France rescues lender CIF after search for buyer fails
PARIS |
PARIS (Reuters) - The French government said on Saturday it had agreed to rescue troubled mortgage provider Credit Immobilier de France after a fruitless search for a buyer for the lender, which faced a liquidity crisis.
CIF had been up for sale since at least May after its future was thrown into doubt by the evaporation of once-cheap funding from credit markets, on which it depends to finance its operations.
"To allow the CIF group to respect its overall commitments, the state decided to respond favourably to its request to grant it a guarantee," Finance Minister Pierre Moscovici said in a statement.

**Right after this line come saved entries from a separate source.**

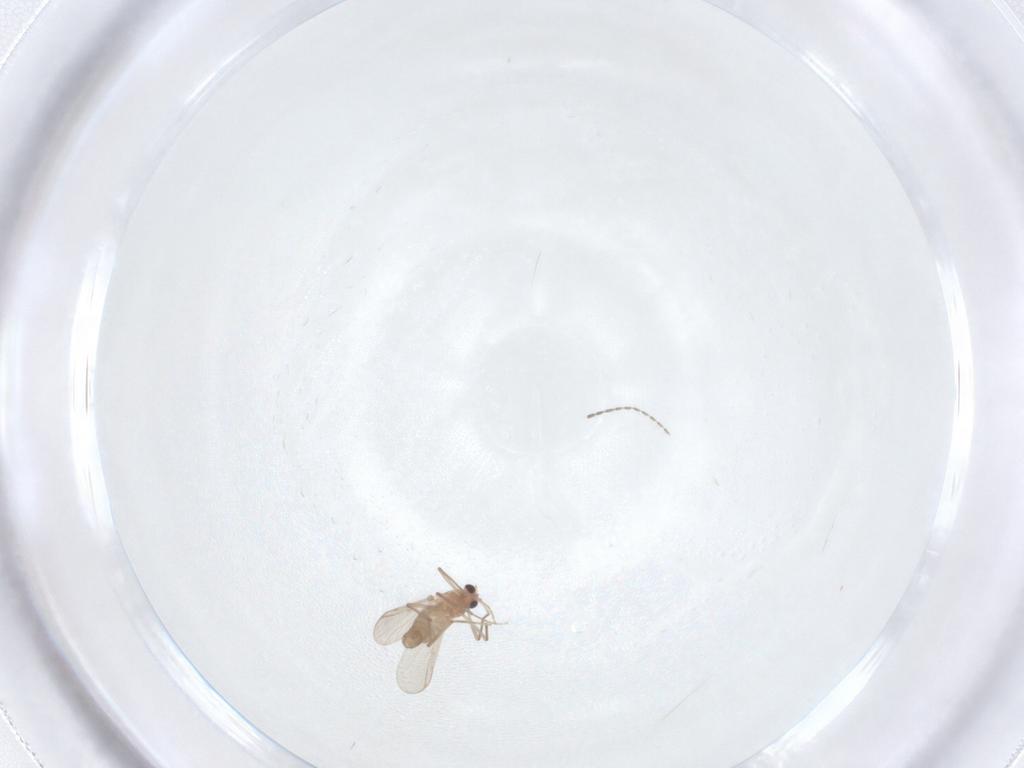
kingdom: Animalia
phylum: Arthropoda
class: Insecta
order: Diptera
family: Chironomidae
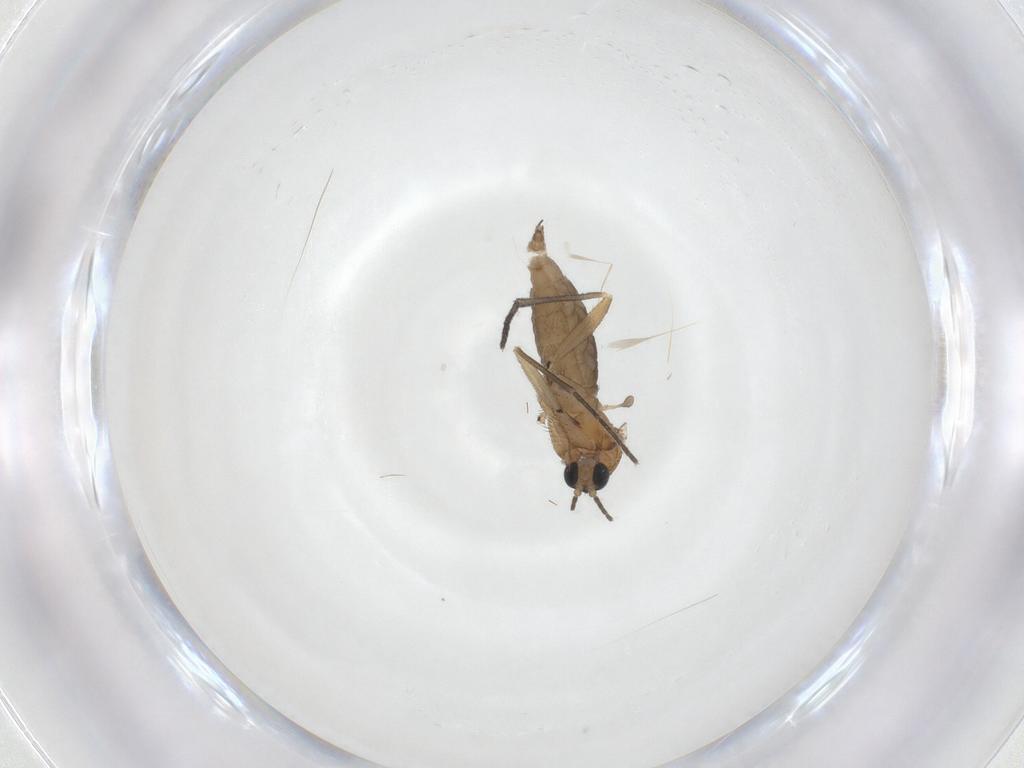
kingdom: Animalia
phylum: Arthropoda
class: Insecta
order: Diptera
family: Sciaridae
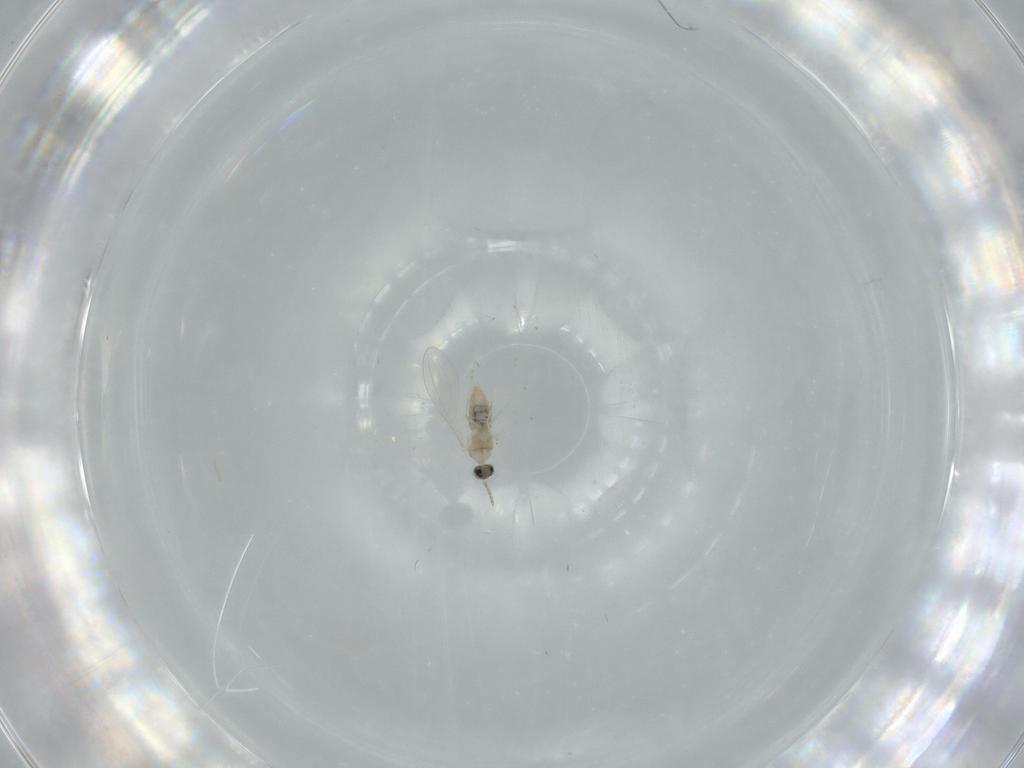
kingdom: Animalia
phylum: Arthropoda
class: Insecta
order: Diptera
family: Cecidomyiidae
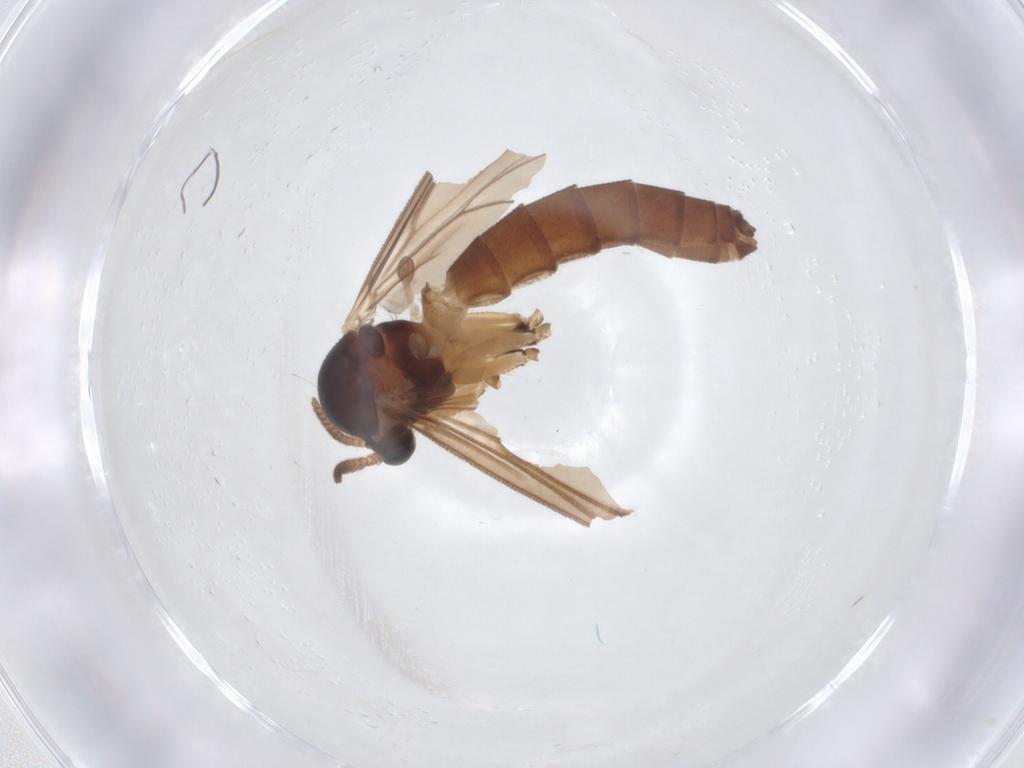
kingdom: Animalia
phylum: Arthropoda
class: Insecta
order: Diptera
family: Mycetophilidae
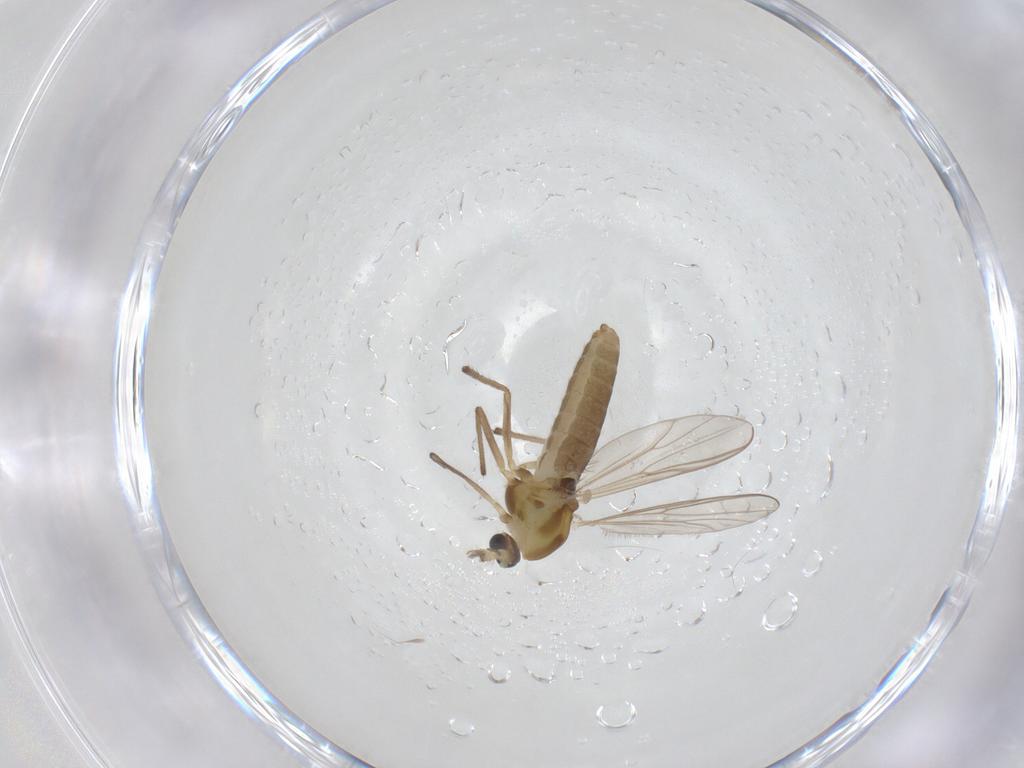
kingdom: Animalia
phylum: Arthropoda
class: Insecta
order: Diptera
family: Chironomidae
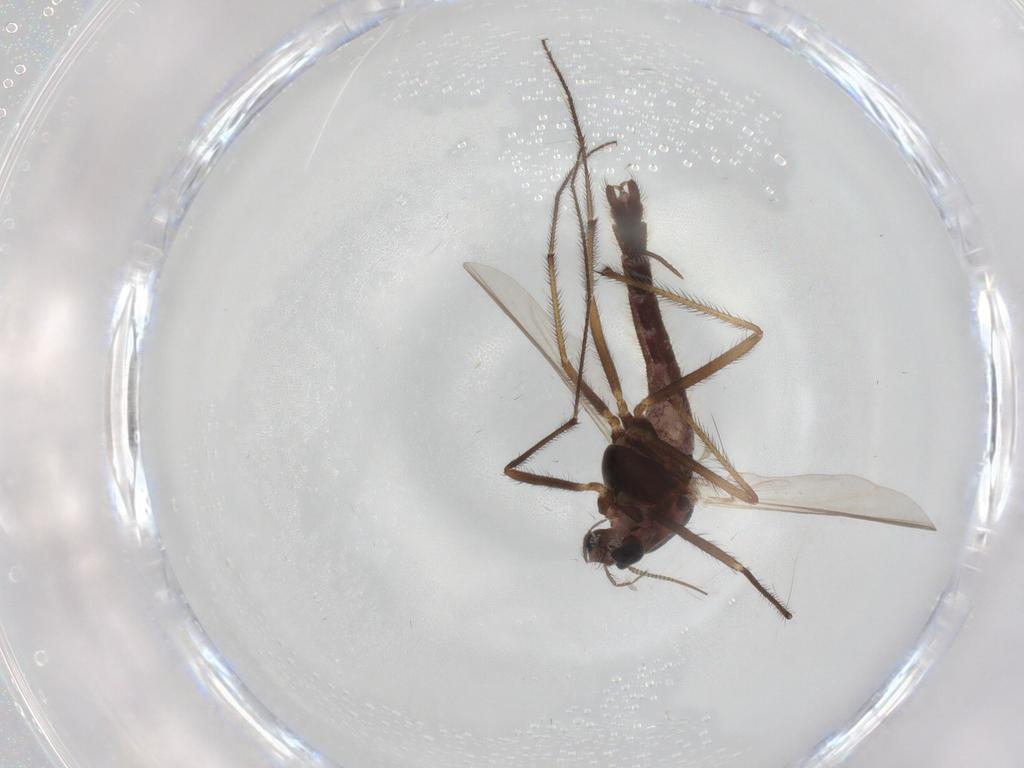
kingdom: Animalia
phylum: Arthropoda
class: Insecta
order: Diptera
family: Chironomidae
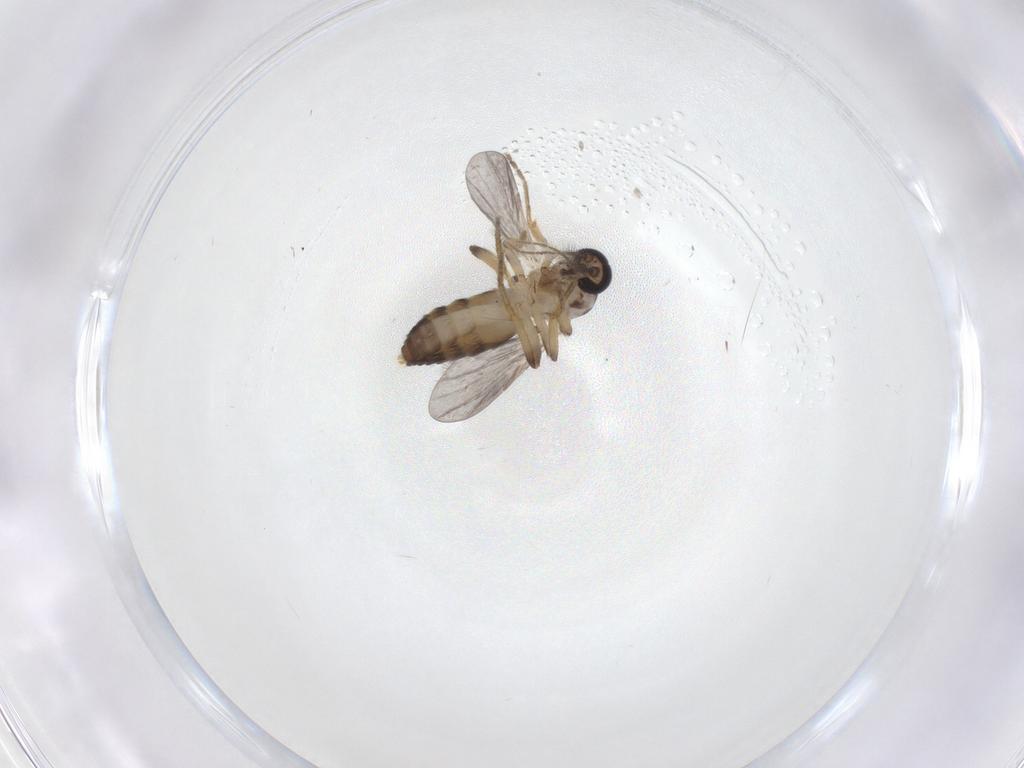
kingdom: Animalia
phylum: Arthropoda
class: Insecta
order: Diptera
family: Ceratopogonidae
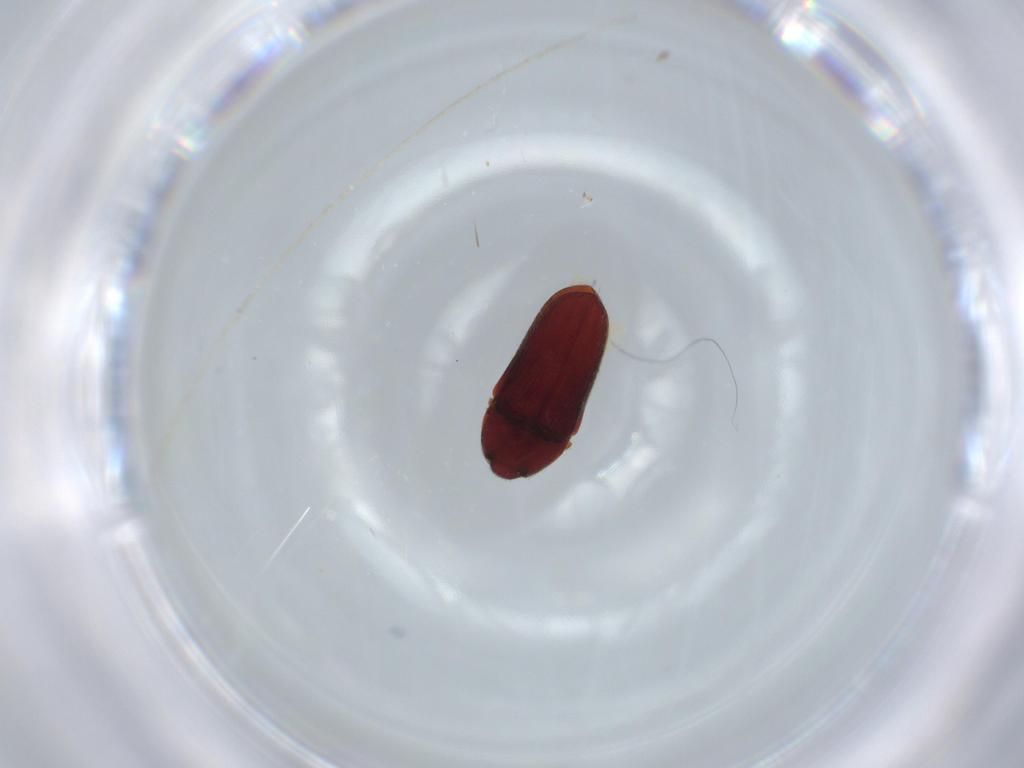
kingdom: Animalia
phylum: Arthropoda
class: Insecta
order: Coleoptera
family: Throscidae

The CIF rescue is the latest in a series of headaches for newly elected Socialist President Francois Hollande, whose government is already struggling to minimise planned layoffs at other crisis-hit companies like Peugeot and Carrefour, as well as the final wind-down of Franco-Belgian lender Dexia (DEXI.BR).
The state guarantee to CIF, facing the expiration of a 1.75 billion euro (1.39 billion pounds) covered bond in early October, was subject to approval by the European Commission, Moscovici said.
On Tuesday, Moody's cut CIF's credit rating, citing what it said was an increasing probability that the banking group would be placed into a "run-off" scenario rather than being rescued as a going concern, raising risks for its creditors.
The government, which said CIF's business model had been weakened by incoming tougher bank capital ratios, did not say whether it would still seek a buyer or try to wind down the group.
Moody's said a "run-off scenario is probably not the preferred solution of the French government due to the importance of the bank's lending activities to the French housing market, especially in assisting less privileged households".
However, a report by Le Figaro newspaper, whose online edition broke the news of the government rescue, said a winding down of the group, which has about 300 branches, was the most likely outcome.
Earlier this week, business daily Les Echos reported that another government-owned bank, Banque Postale, was opposed to rescuing CIF itself.
CIF's Chief Executive Claude Sadoun is resigning, to be replaced by Bernard Sevez.
The government, which did not mention Sadoun by name, said it would ask the company's "previous CEO" to relinquish all potential severance payments.